El oficio de ser hombres, en rigor, pasa por la acción de querer ayudar y sanar los unos a los otros frente al cansancio o la debilidad física, así como en las reales necesidades.
En la medida que maduro se me confirma una clara seguridad: que sólo salvaré mi vida amando; que los únicos trozos de mi vida que habrán estado verdaderamente vivos serán aquellos que invertí en querer y ayudar a alguien ¡y he tardado casi medio siglo en descubrirlo y afirmarme en esta convicción!.
Hubo el tiempo en que pensaba que mi “fruto” sería predicar muchos sermones, dejar escritos muchos libros, tener un número impactante de conferencias dadas, muchos títulos conseguidos.
Ahora sé que mis únicas líneas de contar han de ser las que sirvieron a alguien para algo, para ser feliz, para entender mejor el mundo, para enfrentar la vida con más coraje.
Al fin de tantas vueltas y revueltas, termino comprendiendo lo que en mi infancia ya sabía, aun cuando apenas podía imaginar el comprenderlo.
Permitidme que os lo cuente: si retrocedo en mis recuerdos y busco algunos de los más antiguos de mi vida, me veo a mí mismo –no recuerdo la edad- en mi casa de la calle Mayor de Nazaret (Valencia), número 44.
Era una sencilla planta baja, con puerta cercana a la parada del tranvía que pasaba justamente frente a nuestra propia casa.
Y me veo a mí mismo, yendo a esperar a mi madre que cada día llegaba bien tarde a casa por las muchas horas de trabajo, y cogiendo su mano, le decía: “mamá, yo algún día te llevaré en coche”; también dice mi hermana, que dada la frágil salud de mi madre, yo le aseguraba que: “seré médico para curarte”.
Y es que yo, como crío que soñaba con la grandiosidad de tener un coche y con la sabiduría médica que debía tener un médico, pensaba que todo el cansancio de mi madre se iría llevándola en coche al trabajo y todas sus enfermedades se curarían siendo yo su médico de cabecera.
Y así pasaba mi infancia, llevando estos pensamientos y deseos, imposibles por aquel tiempo de alcanzar, dada nuestra precaria economía, pero creyendo, que la ayuda que quería proporcionar valía ya no por la fantasiosa ilusión, sino por el corazón que sentía de conseguirlo.
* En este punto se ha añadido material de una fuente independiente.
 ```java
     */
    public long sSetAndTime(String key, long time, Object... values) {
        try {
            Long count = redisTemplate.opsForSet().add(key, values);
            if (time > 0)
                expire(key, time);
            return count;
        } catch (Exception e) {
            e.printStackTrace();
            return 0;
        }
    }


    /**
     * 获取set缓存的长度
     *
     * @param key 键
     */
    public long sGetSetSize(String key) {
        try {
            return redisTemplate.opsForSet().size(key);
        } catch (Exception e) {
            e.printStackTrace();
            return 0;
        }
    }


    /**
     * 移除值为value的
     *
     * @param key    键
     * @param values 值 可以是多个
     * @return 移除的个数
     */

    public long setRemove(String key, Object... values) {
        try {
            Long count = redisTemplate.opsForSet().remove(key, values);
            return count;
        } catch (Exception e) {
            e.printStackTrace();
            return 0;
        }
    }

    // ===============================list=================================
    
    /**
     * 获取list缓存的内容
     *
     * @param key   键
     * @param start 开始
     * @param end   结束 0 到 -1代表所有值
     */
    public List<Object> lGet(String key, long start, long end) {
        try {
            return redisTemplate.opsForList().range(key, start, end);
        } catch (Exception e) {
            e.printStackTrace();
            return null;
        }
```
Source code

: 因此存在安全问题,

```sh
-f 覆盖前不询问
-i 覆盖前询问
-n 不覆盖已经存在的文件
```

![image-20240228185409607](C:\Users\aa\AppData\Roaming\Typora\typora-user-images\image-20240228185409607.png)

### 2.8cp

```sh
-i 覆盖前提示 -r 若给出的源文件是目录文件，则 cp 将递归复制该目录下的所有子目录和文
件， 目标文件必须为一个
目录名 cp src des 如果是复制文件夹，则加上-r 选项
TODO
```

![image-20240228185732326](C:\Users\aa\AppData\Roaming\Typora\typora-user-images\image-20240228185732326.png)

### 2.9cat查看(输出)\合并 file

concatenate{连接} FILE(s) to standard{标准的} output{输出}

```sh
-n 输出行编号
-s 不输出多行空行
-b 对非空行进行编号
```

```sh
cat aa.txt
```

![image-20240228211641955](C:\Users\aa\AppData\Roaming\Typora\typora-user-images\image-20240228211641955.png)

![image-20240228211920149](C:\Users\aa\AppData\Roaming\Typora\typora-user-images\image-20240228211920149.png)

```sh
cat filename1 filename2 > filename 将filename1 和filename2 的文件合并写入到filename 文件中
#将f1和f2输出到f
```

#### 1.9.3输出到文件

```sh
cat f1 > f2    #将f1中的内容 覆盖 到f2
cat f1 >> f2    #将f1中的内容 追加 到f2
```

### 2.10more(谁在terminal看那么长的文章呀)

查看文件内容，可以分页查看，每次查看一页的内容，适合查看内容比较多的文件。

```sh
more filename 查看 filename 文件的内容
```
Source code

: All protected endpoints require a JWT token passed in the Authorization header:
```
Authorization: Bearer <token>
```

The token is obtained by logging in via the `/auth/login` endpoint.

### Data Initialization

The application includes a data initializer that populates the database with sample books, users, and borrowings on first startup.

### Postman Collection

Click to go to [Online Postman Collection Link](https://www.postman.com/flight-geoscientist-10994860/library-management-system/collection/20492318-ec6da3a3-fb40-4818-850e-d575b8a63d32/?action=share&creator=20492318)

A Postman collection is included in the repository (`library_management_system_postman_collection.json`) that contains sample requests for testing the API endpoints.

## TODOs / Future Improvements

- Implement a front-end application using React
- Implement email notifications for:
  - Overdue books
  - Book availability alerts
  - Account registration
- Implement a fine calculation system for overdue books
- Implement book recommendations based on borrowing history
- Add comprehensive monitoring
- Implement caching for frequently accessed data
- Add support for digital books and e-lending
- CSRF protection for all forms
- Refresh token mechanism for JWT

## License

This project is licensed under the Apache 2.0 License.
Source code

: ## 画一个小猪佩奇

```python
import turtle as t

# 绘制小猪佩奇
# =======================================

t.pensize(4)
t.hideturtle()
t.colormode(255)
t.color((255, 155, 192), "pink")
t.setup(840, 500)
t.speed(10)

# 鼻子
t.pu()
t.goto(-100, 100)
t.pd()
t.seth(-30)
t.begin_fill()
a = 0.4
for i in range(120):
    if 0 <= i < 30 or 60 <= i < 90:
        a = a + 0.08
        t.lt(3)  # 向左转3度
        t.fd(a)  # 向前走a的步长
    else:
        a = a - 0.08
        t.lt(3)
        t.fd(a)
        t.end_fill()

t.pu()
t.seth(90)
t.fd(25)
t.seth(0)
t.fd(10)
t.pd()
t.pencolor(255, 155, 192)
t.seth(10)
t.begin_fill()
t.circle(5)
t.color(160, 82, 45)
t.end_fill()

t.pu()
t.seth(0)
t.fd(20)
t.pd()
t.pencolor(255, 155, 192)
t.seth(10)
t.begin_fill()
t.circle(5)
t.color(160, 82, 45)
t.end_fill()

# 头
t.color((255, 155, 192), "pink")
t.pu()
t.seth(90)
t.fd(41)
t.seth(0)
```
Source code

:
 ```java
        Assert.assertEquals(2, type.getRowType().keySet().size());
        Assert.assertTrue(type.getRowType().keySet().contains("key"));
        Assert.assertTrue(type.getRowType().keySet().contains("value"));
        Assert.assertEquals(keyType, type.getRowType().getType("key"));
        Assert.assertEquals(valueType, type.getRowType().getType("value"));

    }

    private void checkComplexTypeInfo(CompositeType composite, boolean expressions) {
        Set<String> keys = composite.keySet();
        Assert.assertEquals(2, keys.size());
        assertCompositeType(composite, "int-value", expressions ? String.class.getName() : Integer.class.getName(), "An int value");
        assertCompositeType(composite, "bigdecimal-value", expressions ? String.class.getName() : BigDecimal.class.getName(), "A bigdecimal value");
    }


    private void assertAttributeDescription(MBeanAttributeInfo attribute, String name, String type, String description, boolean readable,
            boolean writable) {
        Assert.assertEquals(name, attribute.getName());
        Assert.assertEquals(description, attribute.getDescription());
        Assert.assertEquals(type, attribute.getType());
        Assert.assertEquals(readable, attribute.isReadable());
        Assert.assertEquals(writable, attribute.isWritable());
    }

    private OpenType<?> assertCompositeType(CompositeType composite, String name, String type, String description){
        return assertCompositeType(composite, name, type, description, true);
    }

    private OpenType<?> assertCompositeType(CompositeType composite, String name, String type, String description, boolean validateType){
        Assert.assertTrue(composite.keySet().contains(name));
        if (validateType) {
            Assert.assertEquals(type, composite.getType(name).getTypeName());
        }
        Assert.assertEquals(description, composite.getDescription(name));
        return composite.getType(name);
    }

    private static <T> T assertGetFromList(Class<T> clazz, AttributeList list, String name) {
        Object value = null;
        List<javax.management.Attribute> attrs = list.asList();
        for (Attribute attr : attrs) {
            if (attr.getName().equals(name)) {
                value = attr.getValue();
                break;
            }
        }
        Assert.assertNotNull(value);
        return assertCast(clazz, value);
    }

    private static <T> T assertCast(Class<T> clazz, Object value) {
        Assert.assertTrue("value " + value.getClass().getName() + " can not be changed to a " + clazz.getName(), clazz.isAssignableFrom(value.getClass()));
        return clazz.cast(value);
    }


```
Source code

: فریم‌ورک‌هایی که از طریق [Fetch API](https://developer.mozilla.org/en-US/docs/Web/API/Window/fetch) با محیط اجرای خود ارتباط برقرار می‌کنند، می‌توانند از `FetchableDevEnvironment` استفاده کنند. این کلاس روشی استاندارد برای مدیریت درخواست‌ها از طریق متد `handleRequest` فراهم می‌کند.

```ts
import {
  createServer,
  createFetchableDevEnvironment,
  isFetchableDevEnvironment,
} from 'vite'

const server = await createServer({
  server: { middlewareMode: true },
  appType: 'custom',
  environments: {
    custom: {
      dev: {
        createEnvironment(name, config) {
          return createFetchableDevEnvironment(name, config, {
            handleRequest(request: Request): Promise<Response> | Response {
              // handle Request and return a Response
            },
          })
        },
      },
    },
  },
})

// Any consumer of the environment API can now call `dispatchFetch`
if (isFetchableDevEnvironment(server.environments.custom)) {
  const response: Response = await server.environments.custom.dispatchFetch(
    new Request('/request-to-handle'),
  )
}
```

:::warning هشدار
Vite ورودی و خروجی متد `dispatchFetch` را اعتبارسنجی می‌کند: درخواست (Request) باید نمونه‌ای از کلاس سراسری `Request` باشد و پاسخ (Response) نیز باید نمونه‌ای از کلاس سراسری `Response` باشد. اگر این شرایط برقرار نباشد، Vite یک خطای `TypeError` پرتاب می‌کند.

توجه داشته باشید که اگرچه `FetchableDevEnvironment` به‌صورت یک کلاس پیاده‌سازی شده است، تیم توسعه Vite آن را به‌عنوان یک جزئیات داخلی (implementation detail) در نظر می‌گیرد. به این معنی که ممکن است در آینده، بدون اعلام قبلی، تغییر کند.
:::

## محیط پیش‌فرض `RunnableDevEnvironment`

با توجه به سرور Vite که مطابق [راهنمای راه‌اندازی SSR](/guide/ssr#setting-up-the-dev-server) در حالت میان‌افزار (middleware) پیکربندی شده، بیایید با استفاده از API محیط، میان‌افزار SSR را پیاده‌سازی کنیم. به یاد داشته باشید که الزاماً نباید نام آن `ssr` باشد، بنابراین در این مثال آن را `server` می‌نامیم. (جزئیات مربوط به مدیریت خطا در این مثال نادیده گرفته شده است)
Desde el Corazón hoy sé que el oficio de ser hombres, en rigor, pasa por la acción de querer ayudar y sanar los unos a los otros frente al cansancio o la debilidad física, así como en las reales necesidades.
Madurando también, me asombra mucho el que hoy queramos más a los muertos que a los vivos. Por causas obvias de mi profesión, he asistido a muchos entierros y observando muchas veces, me he preguntado por qué muchos de los que acompañan ese día al muerto no tuvieron parecida sensibilidad cuando vivía, por qué ahora les parece mucho mejor que antes o, al menos, por qué sólo ahora le elogian.
¿Son hipócritas o es que sólo descubrimos el amor cuando viene acompañado del dolor?.
Hace tiempo leí en un libro de “citas célebres” una frase atribuida a J.M. CABODEVILLA que decía: ¿por qué el amor no hace a los hombres dichosos, pero su privacidad les hace desdichados?. ¿Por qué la ausencia de la persona amada les hace sufrir más de lo que su presencia les hacía gozar?.
Es cierto que muchos hombres descubren lo que vale el amor cuando les falta, lo mismo que se enteran de que tienen páncreas cuando les duele. Mientras viven llevan el amor en el alma sin paladearlo y van dejando poco a poco que se convierta en tedio.
Con lo cual, sufren dos derrotas: no son felices y dejan que el amor se les destiña. Y así es como el mundo se va llenando de solitarios, convirtiéndose en una monstruosa concentración de soledades.
Por eso, en rigor, pocas preguntas serán más importantes que la que debiéramos formularnos cada noche: ¿a quién he amado hoy?. ¿A quién no sólo se lo he dicho sino también demostrado?. ¿A quién he ayudado?; sabiendo que, si la respuesta es negativa, ese habrá sido otro de los muchos días perdidos.